• Task details: List each line of the data in which the string "kabul" appears.

• Task input:
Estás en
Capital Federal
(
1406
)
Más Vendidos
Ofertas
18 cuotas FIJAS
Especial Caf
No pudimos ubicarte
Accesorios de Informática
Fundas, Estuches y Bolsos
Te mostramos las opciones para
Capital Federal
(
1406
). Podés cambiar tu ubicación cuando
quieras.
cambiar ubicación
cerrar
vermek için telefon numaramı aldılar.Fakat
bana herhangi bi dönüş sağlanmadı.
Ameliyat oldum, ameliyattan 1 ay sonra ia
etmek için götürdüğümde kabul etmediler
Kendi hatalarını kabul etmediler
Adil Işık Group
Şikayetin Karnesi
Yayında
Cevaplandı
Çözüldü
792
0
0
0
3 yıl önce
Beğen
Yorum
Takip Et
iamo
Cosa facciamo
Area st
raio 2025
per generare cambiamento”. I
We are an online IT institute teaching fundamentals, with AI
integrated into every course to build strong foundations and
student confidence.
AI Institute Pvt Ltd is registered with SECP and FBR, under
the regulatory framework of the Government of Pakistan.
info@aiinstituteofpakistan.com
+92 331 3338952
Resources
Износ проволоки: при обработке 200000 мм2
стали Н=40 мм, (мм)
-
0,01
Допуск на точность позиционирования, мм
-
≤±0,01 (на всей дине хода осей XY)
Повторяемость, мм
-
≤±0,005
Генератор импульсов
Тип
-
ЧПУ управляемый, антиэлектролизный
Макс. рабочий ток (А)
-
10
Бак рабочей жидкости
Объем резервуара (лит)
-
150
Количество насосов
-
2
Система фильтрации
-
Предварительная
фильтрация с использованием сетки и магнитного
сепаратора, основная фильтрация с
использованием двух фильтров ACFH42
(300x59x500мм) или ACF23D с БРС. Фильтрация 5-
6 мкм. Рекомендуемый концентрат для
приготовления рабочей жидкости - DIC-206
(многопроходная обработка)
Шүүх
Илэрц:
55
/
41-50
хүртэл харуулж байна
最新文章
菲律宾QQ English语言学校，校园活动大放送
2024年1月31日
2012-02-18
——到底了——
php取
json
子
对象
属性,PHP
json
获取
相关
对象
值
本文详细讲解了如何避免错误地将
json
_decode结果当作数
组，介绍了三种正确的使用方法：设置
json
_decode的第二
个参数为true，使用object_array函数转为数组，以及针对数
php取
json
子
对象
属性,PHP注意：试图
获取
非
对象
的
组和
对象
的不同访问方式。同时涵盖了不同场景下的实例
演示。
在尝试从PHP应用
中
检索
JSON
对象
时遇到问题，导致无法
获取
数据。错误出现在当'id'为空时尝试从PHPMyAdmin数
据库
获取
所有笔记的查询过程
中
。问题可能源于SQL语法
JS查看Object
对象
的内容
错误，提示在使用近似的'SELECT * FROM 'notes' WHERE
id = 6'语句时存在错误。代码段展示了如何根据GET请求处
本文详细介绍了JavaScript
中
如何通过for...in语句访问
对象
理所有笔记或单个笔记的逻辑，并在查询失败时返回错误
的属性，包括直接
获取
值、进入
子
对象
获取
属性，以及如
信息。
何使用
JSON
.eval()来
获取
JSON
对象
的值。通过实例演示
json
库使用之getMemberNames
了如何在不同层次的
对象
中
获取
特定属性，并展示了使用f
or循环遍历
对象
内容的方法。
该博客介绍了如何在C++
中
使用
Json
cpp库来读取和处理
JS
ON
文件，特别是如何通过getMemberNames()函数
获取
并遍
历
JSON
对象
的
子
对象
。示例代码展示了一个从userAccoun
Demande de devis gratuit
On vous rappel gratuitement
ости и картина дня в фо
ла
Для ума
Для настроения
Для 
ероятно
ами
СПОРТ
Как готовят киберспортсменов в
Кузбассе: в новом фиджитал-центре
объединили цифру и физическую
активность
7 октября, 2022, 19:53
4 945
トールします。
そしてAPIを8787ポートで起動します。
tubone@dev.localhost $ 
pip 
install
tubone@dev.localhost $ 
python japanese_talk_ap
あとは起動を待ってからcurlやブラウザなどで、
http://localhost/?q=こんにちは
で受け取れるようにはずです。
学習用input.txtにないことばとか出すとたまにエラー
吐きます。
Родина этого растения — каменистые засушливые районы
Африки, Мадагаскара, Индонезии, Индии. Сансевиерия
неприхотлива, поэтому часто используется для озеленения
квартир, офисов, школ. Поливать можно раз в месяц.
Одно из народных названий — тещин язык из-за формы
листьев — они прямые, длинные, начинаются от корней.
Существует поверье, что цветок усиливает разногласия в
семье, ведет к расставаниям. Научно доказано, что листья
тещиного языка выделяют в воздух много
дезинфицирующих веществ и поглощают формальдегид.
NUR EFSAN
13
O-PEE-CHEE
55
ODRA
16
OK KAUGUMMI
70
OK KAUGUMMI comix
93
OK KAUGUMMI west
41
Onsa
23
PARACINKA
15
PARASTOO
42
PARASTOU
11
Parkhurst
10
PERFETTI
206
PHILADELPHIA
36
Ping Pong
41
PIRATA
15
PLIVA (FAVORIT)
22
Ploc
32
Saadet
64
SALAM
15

==

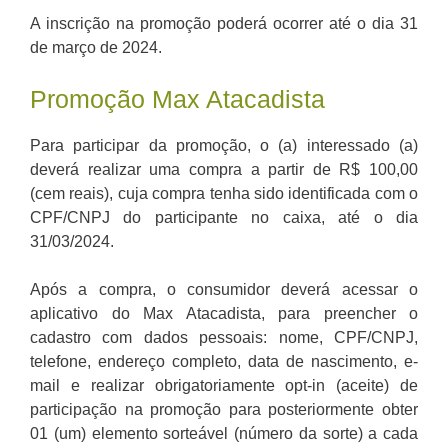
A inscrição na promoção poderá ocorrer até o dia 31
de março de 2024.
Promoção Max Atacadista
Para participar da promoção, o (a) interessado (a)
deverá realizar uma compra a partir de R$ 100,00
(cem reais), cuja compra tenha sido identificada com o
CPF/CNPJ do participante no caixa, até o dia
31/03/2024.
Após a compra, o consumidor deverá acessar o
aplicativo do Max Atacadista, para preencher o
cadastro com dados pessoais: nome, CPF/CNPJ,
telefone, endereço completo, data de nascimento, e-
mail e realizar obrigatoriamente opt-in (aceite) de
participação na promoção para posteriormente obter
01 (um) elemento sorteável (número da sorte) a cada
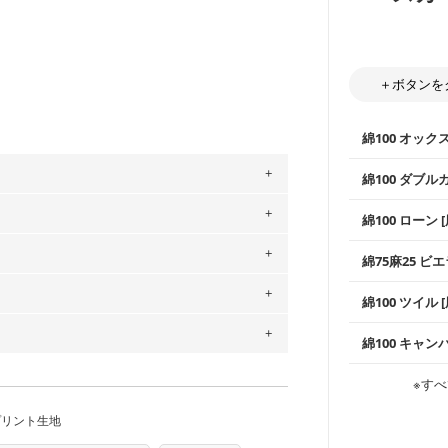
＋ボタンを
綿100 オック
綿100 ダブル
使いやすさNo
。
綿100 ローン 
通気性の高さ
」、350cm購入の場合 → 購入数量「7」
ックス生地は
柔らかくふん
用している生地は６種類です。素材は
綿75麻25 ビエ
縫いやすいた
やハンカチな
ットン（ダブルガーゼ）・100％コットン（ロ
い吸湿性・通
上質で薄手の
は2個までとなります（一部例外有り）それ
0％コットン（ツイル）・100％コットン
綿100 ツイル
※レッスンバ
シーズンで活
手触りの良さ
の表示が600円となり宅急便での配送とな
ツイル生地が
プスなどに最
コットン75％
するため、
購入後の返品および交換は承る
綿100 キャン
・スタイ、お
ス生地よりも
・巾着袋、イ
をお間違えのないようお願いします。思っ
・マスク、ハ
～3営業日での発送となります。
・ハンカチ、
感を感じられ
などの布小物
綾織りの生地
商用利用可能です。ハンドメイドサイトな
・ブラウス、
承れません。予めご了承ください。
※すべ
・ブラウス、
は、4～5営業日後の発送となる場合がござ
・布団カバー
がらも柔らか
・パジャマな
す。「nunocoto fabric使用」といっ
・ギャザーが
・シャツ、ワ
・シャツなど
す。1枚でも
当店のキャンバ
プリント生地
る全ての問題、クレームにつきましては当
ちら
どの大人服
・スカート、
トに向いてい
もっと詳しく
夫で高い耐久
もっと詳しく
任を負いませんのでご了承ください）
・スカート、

• Response to the task:
etmek için götürdüğümde kabul etmediler
Kendi hatalarını kabul etmediler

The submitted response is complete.